Personal Finance Basics: Your Job, Your Future
The first lesson for personal finance basics is about you, your job and your future.
Why People Work
People work to meet their needs, wants and goals. Some of us also work out of a sense of duty to ourselves, our families or just our fellow men and women. We need food, shelter, clothing. We want vacations, cars, diamonds and McMansions. And we also want to know we’re helping someone other than ourselves.
But we work for more than even material possessions, sustenance and charity. We also work for a sense of identity. When I was in high school, I was a fast food worker. That line of work identified me as a different class of worker than an office clerk, a doctor or a CEO. While in college, I also worked in fast food, but I was first and foremost a student. People, including myself, would think of me differently than if I was just a fast food worker. Being a student was my main identity for over 6 years of my working life (counting high school).
When people ask you “What do you do?“, how do you usually answer? For me, I almost always say “I’m a systems analyst” (or something like that since I’m called many things professionally). So my work has become part of me. I don’t say “I’m a personal finance blogger” because it’s not my main source of income. I don’t say “I’m a volunteer at church” because I don’t get paid and it’s doesn’t occupy a large amount of my time. In essence, your job is your main identity (even though that’s a sad prospect).
Making a Career Choice
Whether you’re a high school or college student ready to graduate, or someone already in the working world, you need to assess several qualities about you and prospective careers. When you’re young, you feel like you’re ready to do anything. The world is your oyster and so on. But as you progress through school and into the “real world”, you’ll learn more about your skills, aptitudes and qualities that will help match you to your future career.
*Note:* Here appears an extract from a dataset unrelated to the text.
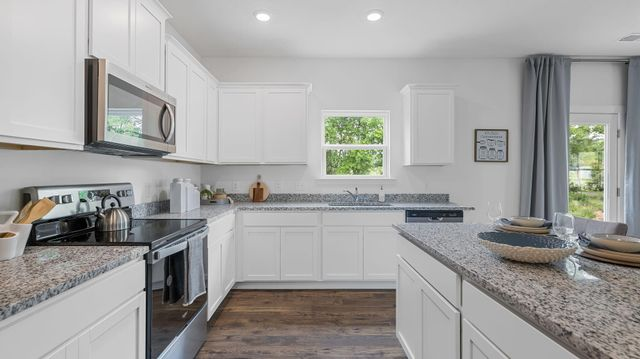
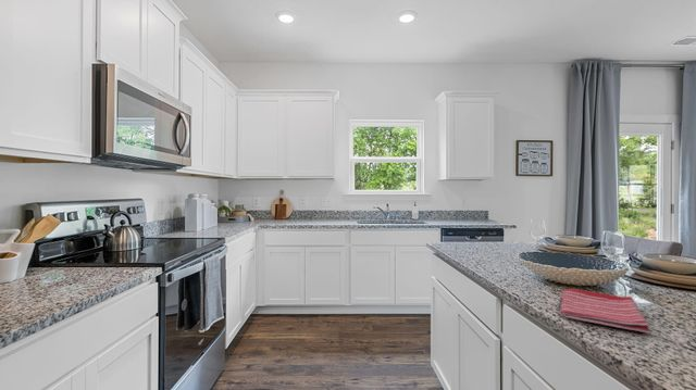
+ dish towel [560,288,650,335]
Determining your next career, whether you’re just a student or already have a job, should not be taken lightly. Remember, this is your main identity we’re talking about. If you choose unwisely, then you’ll either stay unhappy or be right back in the same boat of assessing your career options again.
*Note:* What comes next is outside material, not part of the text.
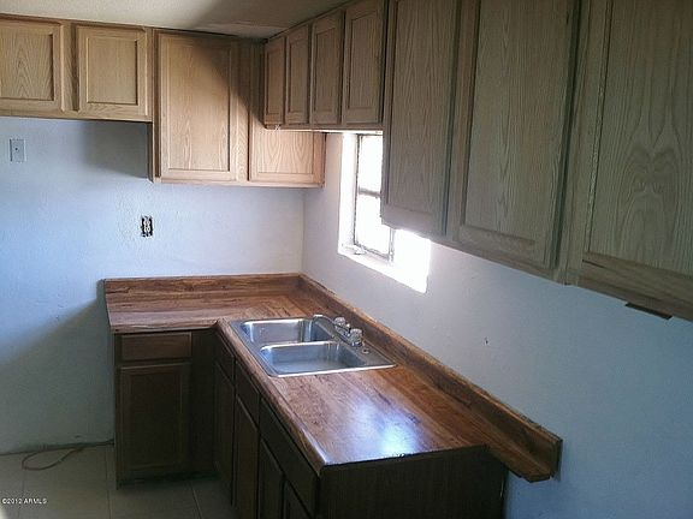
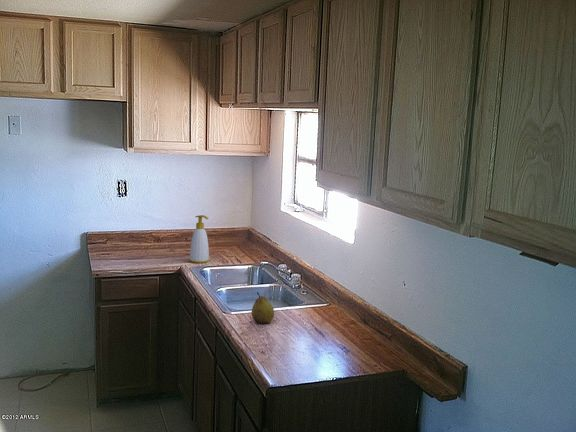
+ fruit [251,291,275,325]
+ soap bottle [188,214,210,264]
The following are just some of the attributes of career selection:
- Values: By assessing and understanding your values, such as personal beliefs and ethical standards, you can begin to gauge what types of careers may be of interest to you. For example, if you feel strongly about protecting and serving animals, then perhaps nature study, environmental protection or zoology are right careers for you.
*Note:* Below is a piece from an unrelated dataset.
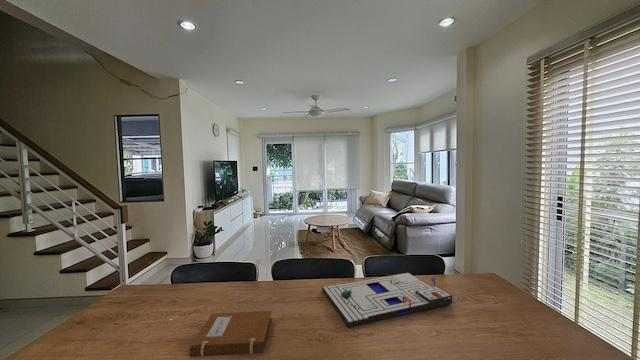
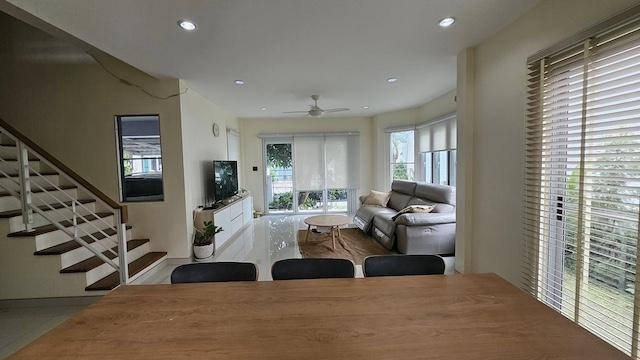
- notebook [188,309,273,358]
- board game [321,272,453,328]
- Lifestyle: Do you come from a wealthy background and wish to remain wealthy? Or are you fine with living a transient lifestyle with almost no possessions to call your own? How you think you want to live your life plays a major role in determining your career options. For example, if you like work in a clean, comfortable, air-conditioned office, then joining the Peace Corp and heading to sub-Saharan Africa may not be the best career choice for you…yet.
- Interests: Of course understanding what you’re interested in is a huge step in picking out your next career. If you like computer hardware, perhaps the next step is being a network engineer, or working for the Geek Squad. If you like napping, then well, tell me when you find a job where I can do this.
- Aptitudes: So you want to be a rocket scientist, do you? Are you good at math and physics? No? You get straight C’s? Well then you may need to rethink your goals and understand what you’re good at before choosing a career that doesn’t match up to your aptitudes. Not everyone is cut out to be a doctor, astronaut or even burger-flipper. We all have special traits and skills that will help us to excel at different careers. Find out what your skills are.
- Personality: Lastly, your personal traits will help direct you to a career that matches you most closely. If you’re outgoing and personable, then you’re better equipped to work in a customer service or sales environment. If you’re not very organized, then perhaps you should rethink becoming a wedding planner.
But these attributes are only part of the full picture. This is meant to help you to understand you. In the next article in the series, we’ll talk about career planning, which takes these attributes and begins to match them up to potential careers. We’ll need to start looking more into potential jobs and their attributes and characteristics before the matching can really begin.
Fiscal Musings says
In my opinion, one’s passions and interests should carry the most weight when making a career decision. I’ve seen many people succeed in things that I wouldn’t have thought possible based on other factors, but they were passionate and had a drive to succeed there.